*Instructions for the task*
Reproduce each line of the entries that carries "Correr".

*Information*
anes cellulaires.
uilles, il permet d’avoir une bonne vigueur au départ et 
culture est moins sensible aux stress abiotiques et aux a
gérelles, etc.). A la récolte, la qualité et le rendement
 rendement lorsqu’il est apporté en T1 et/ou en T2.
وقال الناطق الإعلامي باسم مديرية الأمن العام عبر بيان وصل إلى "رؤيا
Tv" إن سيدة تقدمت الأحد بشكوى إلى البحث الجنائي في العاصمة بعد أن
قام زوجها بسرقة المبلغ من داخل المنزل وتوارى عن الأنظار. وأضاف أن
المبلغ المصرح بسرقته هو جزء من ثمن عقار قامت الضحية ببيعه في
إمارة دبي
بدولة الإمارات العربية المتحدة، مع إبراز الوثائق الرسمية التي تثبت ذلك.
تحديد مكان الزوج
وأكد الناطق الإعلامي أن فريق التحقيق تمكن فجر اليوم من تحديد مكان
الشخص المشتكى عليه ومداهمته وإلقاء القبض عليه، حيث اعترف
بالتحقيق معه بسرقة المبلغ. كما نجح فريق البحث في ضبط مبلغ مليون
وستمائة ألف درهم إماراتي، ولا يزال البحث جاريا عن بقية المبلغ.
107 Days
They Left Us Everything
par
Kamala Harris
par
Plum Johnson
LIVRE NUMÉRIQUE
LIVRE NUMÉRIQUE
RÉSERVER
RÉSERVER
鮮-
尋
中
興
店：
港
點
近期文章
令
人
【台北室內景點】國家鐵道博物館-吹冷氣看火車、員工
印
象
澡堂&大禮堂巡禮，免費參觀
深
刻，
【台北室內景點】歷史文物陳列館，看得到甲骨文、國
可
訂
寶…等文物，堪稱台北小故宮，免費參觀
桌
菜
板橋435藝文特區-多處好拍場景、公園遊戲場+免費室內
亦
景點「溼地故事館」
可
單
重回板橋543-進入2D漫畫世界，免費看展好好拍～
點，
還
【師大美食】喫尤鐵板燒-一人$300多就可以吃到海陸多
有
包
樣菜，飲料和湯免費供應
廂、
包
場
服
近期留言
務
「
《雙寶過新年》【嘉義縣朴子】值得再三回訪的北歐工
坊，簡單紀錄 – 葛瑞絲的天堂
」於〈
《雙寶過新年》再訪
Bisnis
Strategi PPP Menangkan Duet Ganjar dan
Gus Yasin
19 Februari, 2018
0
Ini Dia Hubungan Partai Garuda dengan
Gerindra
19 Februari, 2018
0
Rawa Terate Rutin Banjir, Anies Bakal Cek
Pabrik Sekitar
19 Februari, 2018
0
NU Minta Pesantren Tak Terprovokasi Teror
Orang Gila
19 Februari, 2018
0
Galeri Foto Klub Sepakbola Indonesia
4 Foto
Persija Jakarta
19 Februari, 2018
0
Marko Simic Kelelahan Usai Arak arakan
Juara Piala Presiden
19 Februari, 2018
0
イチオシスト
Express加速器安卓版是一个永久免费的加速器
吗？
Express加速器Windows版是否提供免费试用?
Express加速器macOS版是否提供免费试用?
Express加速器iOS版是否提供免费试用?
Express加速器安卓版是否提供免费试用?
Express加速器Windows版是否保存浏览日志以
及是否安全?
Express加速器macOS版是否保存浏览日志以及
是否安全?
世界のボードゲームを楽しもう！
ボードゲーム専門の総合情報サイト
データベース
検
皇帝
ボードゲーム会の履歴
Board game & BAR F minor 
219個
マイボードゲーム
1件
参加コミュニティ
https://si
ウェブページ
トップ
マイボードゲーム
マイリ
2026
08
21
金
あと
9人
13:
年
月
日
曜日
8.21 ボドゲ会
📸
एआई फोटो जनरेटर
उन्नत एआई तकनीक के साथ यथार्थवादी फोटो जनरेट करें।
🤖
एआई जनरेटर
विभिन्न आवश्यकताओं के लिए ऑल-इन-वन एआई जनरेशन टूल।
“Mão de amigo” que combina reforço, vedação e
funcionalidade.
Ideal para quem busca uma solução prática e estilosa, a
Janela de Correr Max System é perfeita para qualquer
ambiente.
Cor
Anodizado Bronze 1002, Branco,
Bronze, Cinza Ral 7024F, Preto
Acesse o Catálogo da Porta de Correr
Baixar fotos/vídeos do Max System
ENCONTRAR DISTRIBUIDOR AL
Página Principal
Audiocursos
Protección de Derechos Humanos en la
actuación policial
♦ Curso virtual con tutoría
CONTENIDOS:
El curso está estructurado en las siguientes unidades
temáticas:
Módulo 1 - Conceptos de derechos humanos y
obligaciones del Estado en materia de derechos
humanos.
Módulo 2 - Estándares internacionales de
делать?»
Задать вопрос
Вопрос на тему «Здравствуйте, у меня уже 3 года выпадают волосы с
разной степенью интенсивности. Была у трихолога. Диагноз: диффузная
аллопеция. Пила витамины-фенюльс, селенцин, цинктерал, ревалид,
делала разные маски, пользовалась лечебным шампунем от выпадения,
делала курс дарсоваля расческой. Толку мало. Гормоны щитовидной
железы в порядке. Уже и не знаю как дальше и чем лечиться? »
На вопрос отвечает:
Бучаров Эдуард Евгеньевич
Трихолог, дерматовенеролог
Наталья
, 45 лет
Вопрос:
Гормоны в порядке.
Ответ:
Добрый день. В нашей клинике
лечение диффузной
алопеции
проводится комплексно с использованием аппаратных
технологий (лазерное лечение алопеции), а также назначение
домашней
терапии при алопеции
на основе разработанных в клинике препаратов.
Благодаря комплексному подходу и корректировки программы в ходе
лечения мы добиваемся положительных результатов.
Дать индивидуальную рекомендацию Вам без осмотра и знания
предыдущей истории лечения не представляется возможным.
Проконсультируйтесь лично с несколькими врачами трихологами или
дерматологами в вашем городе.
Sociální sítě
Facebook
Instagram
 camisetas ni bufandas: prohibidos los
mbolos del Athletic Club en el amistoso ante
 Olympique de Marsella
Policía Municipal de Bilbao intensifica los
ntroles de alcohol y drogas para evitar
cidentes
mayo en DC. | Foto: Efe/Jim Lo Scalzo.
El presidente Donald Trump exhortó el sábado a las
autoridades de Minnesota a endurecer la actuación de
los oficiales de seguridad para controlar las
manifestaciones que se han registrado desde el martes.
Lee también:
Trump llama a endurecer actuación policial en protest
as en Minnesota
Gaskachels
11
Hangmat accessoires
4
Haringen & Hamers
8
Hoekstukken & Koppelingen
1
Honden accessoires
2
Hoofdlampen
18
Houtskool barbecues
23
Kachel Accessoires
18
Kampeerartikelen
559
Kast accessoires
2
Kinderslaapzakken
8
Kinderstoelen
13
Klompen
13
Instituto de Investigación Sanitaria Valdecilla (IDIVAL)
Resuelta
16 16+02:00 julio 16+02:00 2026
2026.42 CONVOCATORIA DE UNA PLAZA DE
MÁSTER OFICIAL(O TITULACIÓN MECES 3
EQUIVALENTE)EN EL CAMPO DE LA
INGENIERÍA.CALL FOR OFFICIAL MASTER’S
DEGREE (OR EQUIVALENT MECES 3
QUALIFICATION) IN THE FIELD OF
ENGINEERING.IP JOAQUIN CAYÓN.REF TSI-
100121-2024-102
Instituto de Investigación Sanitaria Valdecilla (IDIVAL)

*Your response*
Janela de Correr Max System é perfeita para qualquer
Acesse o Catálogo da Porta de Correr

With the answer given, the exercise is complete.